O governo brasileiro sinaliza alguma coisa com a criação do Plano Inova Empresa, prevendo recursos para investimentos, e da Empresa Brasileira de Pesquisa e Inovação Industrial (Embrapii), mas nada caminhará se, cá por baixo, não houver quem esteja preparado para pegar o boi pelo chifre.
Fechando o parêntese e voltando ao foco do artigo, sinto receio de que, num momento em que há uma corrida mundial para formação de grandes grupos empresariais – e o Brasil não está à margem disso – , eu esteja pregando uma utopia, ou um sonho, ao sugerir a diversificação do setor florestal brasileiro, com a criação de pequenos negócios, apropriados às variadas características regionais de nosso imenso território.
Será necessário, para isso, um esforço de agentes públicos na orientação de atividades compatíveis com as diversas realidades brasileiras, apontando viabilidades, oferecendo suportes tecnológicos e, se necessário, apoios financeiros para os arranjos produtivos locais, quer sejam polos, cooperativas ou associações.

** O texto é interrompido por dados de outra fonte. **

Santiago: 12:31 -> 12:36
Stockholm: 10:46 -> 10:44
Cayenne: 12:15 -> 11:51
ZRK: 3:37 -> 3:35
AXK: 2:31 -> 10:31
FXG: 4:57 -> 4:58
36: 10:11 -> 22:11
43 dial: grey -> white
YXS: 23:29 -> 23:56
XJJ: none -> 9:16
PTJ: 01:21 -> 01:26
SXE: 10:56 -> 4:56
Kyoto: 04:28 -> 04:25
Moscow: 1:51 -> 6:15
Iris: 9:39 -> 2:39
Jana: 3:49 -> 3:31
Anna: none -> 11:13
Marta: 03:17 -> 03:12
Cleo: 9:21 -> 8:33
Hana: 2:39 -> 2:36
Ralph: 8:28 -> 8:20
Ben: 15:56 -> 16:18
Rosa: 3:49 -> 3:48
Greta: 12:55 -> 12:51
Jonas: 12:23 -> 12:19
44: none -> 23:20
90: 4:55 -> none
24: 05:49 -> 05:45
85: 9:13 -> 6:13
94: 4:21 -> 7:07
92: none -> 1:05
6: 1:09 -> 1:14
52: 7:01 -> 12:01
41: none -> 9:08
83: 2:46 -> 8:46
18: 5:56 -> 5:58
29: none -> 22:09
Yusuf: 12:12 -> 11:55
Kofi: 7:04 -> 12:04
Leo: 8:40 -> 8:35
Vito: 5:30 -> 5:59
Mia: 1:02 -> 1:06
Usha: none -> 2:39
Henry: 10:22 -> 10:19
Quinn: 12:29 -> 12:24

Como, para tudo isso, há de se planejar e como planejamento no Brasil está mais para ficção do que para realidade, tenho medo de que a incompetência gerencial pública engula a utopia e não deixe que o meu sonho seja sonhado. Mas como dizem que a esperança é a última que morre, vamos torcer para que ela saia da UTI, trazendo junto inúmeros pequenos negócios ligados a inúmeras florestas espalhadas pelo País.